[[ Data in this exercise, beginning ]]
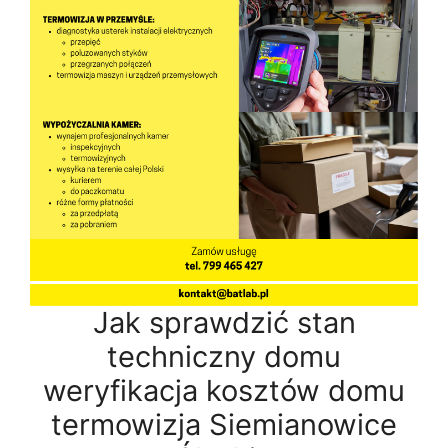
Jak sprawdzić stan
techniczny domu
weryfikacja kosztów domu
termowizja Siemianowice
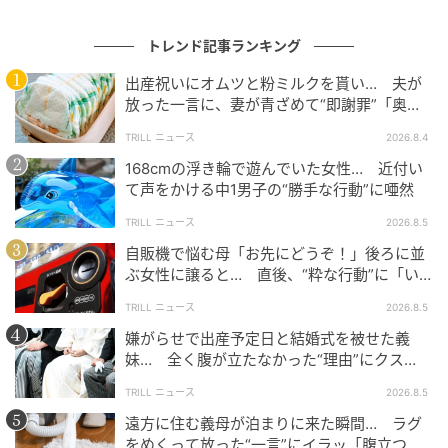
こちらの投稿には、さまざまなコメントが寄せられて
トレンド記事ランキング
いました。
出産祝いにオムツと粉ミルクを貰い… 夫が
放った一言に、妻が青ざめて“即謝罪”「奥様
がまともな方でよかった」
抱っこしてんのに、抱っこしてのポーズ。
TRILL ニュース
2026.8.4
これ以上どうしろと。
168cmの浮き輪で遊んでいた女性… 近付い
て声をかける中1男子の“勝手な行動”に唖然
TRILL ニュース
2026.8.5
現0在娘1歳で母いやいや期に怯えてますがここに書いてあるい
自販機で悩む母「お先にどうぞ！」後ろに並
やいやなら可愛くて笑っちゃいそうです
ぶ女性に譲ると… 直後、“粋な行動”に「い
つかやりたい」
TRILL ニュース
2026.8.5
嫌がらせで出産予定日と結婚式を被せた義
ここのスレ見た1歳の娘持ってるワイ、2歳になるの物凄く楽し
妹… 全く腹が立たなかった“理由”にクス
み
ッ！＜海外＞
TRILL ニュース
2026.8.5
なんの要求されるんだろ
遠方に住む義母が泊まりに来た瞬間… ラグ
をめくって放った“一言”にイラッ「腹立つ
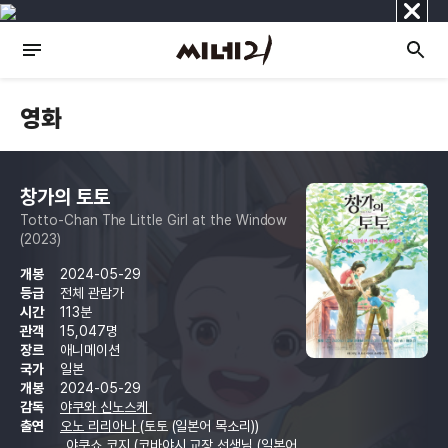
닫
기
영화
창가의 토토
Totto-Chan The Little Girl at the Window
(2023)
개봉
2024-05-29
등급
전체 관람가
시간
113분
관객
15,047명
장르
애니메이션
국가
일본
개봉
2024-05-29
감독
야쿠와 신노스케
출연
오노 리리아나
(토토 (일본어 목소리))
야쿠쇼 코지
(코바야시 교장 선생님 (일본어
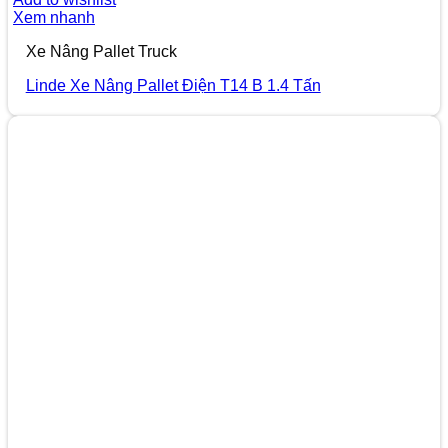
Xem nhanh
Xe Nâng Pallet Truck
Linde Xe Nâng Pallet Điện T14 B 1.4 Tấn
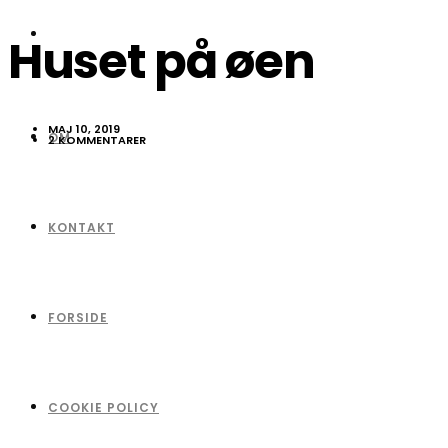
Huset på øen
MAJ 10, 2019
OM
2 KOMMENTARER
KONTAKT
FORSIDE
COOKIE POLICY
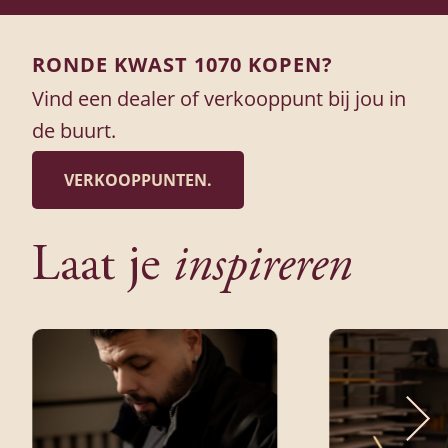
RONDE KWAST 1070 KOPEN?
Vind een dealer of verkooppunt bij jou in
de buurt.
VERKOOPPUNTEN.
Laat je
inspireren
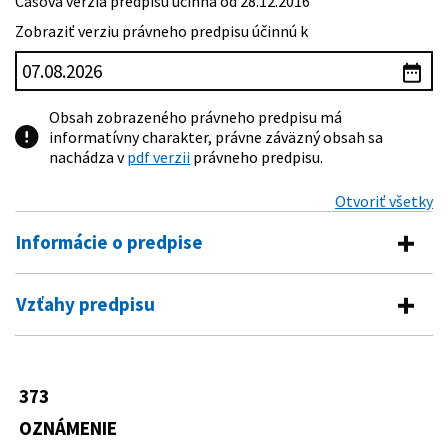
Časová verzia predpisu účinná od 28.12.2016
Zobraziť verziu právneho predpisu účinnú k
Obsah zobrazeného právneho predpisu má
informatívny charakter, právne záväzný obsah sa
nachádza v
pdf verzii
právneho predpisu.
Otvoriť všetky
Informácie o predpise
Číslo predpisu:
373/2016 Z. z.
Vzťahy predpisu
Názov:
Oznámenie Národnej banky Slovenska o vydaní
Predpis vykonáva
opatrenia z 13. decembra 2016 č. 10/2016, ktorým sa
ustanovujú podrobnosti o posúdení schopnosti
90/2016 Z. z.
Zákon o úveroch na bývanie a o zmene a
spotrebiteľa splácať úver na bývanie
373
doplnení niektorých zákonov
Typ:
Oznámenie
OZNÁMENIE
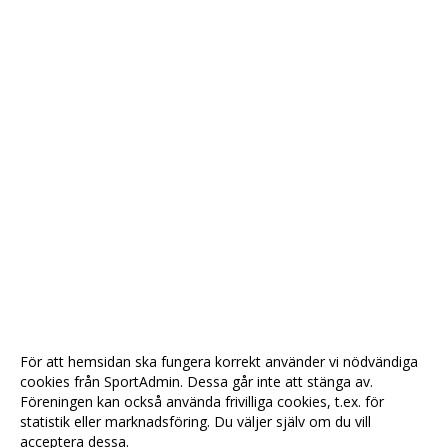
För att hemsidan ska fungera korrekt använder vi nödvändiga
cookies från SportAdmin. Dessa går inte att stänga av.
Föreningen kan också använda frivilliga cookies, t.ex. för
statistik eller marknadsföring. Du väljer själv om du vill
acceptera dessa.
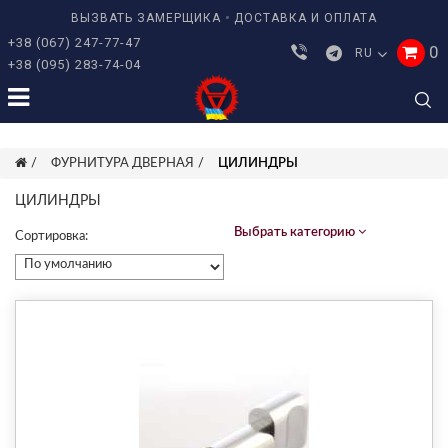
ВЫЗВАТЬ ЗАМЕРЩИКА
ДОСТАВКА И ОПЛАТА
+38 (067) 247-77-47
0
RU
+38 (095) 283-74-04
ФУРНИТУРА ДВЕРНАЯ
ЦИЛИНДРЫ
ЦИЛИНДРЫ
Выбрать категорию
Сортировка:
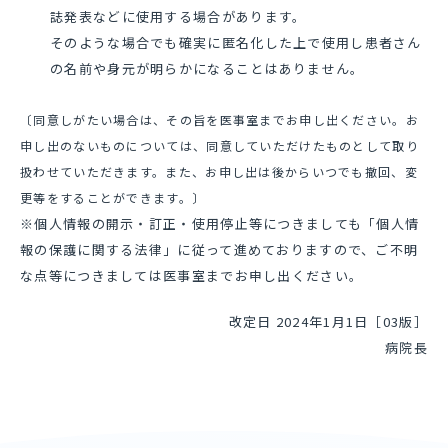
誌発表などに使用する場合があります。
そのような場合でも確実に匿名化した上で使用し患者さん
の名前や身元が明らかになることはありません。
〔同意しがたい場合は、その旨を医事室までお申し出ください。お
申し出のないものについては、同意していただけたものとして取り
扱わせていただきます。また、お申し出は後からいつでも撤回、変
更等をすることができます。〕
※個人情報の開示・訂正・使用停止等につきましても「個人情
報の保護に関する法律」に従って進めておりますので、ご不明
な点等につきましては医事室までお申し出ください。
改定日 2024年1月1日［03版］
病院長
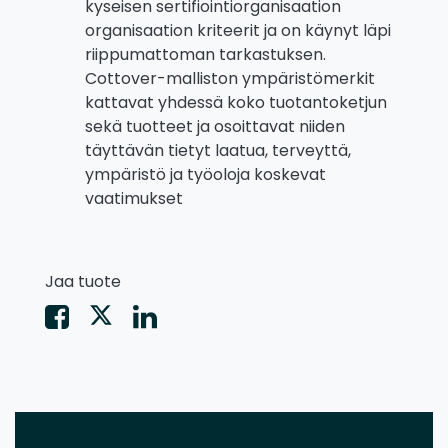
kyseisen sertifiointiorganisaation
organisaation kriteerit ja on käynyt läpi
riippumattoman tarkastuksen.
Cottover-malliston ympäristömerkit
kattavat yhdessä koko tuotantoketjun
sekä tuotteet ja osoittavat niiden
täyttävän tietyt laatua, terveyttä,
ympäristö ja työoloja koskevat
vaatimukset
Jaa tuote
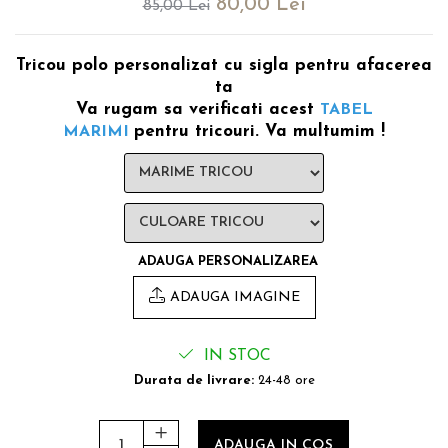
80,00 Lei
85,00 Lei
evenimente
Puzzle personalizat
Tavita de mot
Rame foto personalizate
Tricou polo personalizat cu sigla pentru afacerea
Umerase Personalizate
ta
Plachete personalizate
Pahare personalizate
Va rugam sa verificati acest
TABEL
Sort personalizat
pentru tricouri. Va multumim !
MARIMI
Tricouri personalizate
Pix personalizat
Set cadou
ADAUGA PERSONALIZAREA
ADAUGA IMAGINE
IN STOC
Durata de livrare:
24-48 ore
ADAUGA IN COS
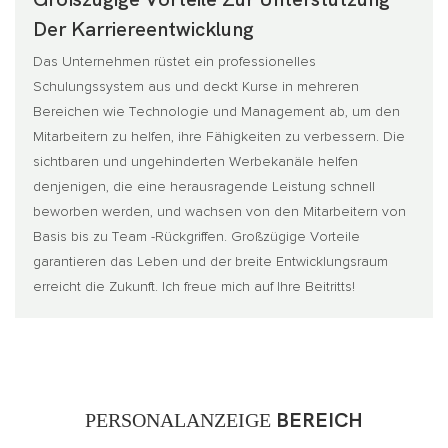
Der Karriereentwicklung
Das Unternehmen rüstet ein professionelles
Schulungssystem aus und deckt Kurse in mehreren
Bereichen wie Technologie und Management ab, um den
Mitarbeitern zu helfen, ihre Fähigkeiten zu verbessern. Die
sichtbaren und ungehinderten Werbekanäle helfen
denjenigen, die eine herausragende Leistung schnell
beworben werden, und wachsen von den Mitarbeitern von
Basis bis zu Team -Rückgriffen. Großzügige Vorteile
garantieren das Leben und der breite Entwicklungsraum
erreicht die Zukunft. Ich freue mich auf Ihre Beitritts!
PERSONALANZEIGE
BEREICH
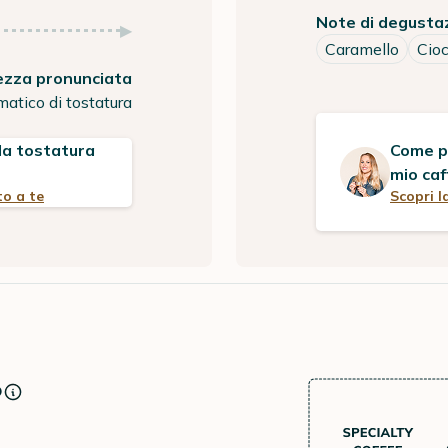
Note di degusta
Caramello
Cio
zza pronunciata
matico di tostatura
Come po
 la tostatura
mio caf
Scopri l
to a te
o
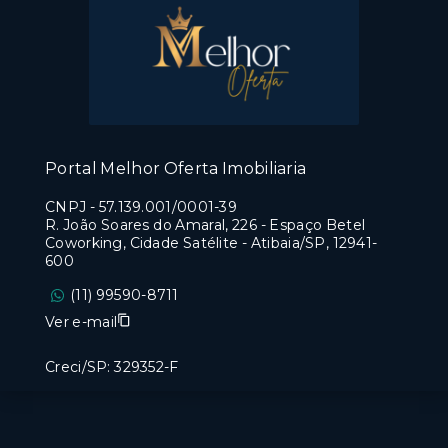
Portal Melhor Oferta Imobiliaria
CNPJ
-
57.139.001/0001-39
R. João Soares do Amaral, 226 - Espaço Betel
Coworking, Cidade Satélite - Atibaia/SP, 12941-
600
(11) 99590-8711
Ver e-mail
Creci/SP: 329352-F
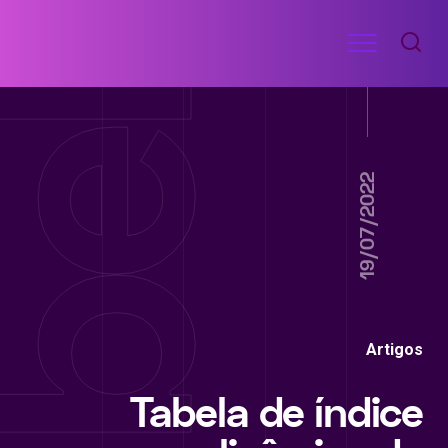
Ir
Menu
para
RECEITAS
o
DE
ACADEMIA
conteúdo
19/07/2022
Artigos
Tabela de índice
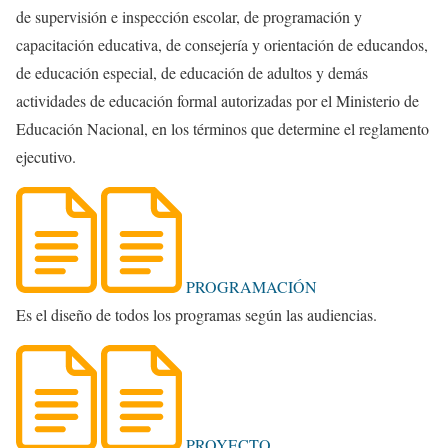
de supervisión e inspección escolar, de programación y
capacitación educativa, de consejería y orientación de educandos,
de educación especial, de educación de adultos y demás
actividades de educación formal autorizadas por el Ministerio de
Educación Nacional, en los términos que determine el reglamento
ejecutivo.
PROGRAMACIÓN
Es el diseño de todos los programas según las audiencias.
PROYECTO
[[ Data in this exercise, end ]]
● **Your instructions**
Reproduce the material from the line containing "こちらの投稿には、さまざまなコメントが寄せられて" through the line containing "COOKIE POLICY", both included, leaving out the pictures.

● **Reply**
こちらの投稿には、さまざまなコメントが寄せられて
トレンド記事ランキング
いました。
出産祝いにオムツと粉ミルクを貰い… 夫が
放った一言に、妻が青ざめて“即謝罪”「奥様
がまともな方でよかった」
抱っこしてんのに、抱っこしてのポーズ。
TRILL ニュース
2026.8.4
これ以上どうしろと。
168cmの浮き輪で遊んでいた女性… 近付い
て声をかける中1男子の“勝手な行動”に唖然
TRILL ニュース
2026.8.5
現0在娘1歳で母いやいや期に怯えてますがここに書いてあるい
自販機で悩む母「お先にどうぞ！」後ろに並
やいやなら可愛くて笑っちゃいそうです
ぶ女性に譲ると… 直後、“粋な行動”に「い
つかやりたい」
TRILL ニュース
2026.8.5
嫌がらせで出産予定日と結婚式を被せた義
ここのスレ見た1歳の娘持ってるワイ、2歳になるの物凄く楽し
妹… 全く腹が立たなかった“理由”にクス
み
ッ！＜海外＞
TRILL ニュース
2026.8.5
なんの要求されるんだろ
遠方に住む義母が泊まりに来た瞬間… ラグ
をめくって放った“一言”にイラッ「腹立つ
닫
기
영화
창가의 토토
Totto-Chan The Little Girl at the Window
(2023)
개봉
2024-05-29
등급
전체 관람가
시간
113분
관객
15,047명
장르
애니메이션
국가
일본
개봉
2024-05-29
감독
야쿠와 신노스케
출연
오노 리리아나
(토토 (일본어 목소리))
야쿠쇼 코지
(코바야시 교장 선생님 (일본어
Xem nhanh
Xe Nâng Pallet Truck
Linde Xe Nâng Pallet Điện T14 B 1.4 Tấn
Huset på øen
MAJ 10, 2019
OM
2 KOMMENTARER
KONTAKT
FORSIDE
COOKIE POLICY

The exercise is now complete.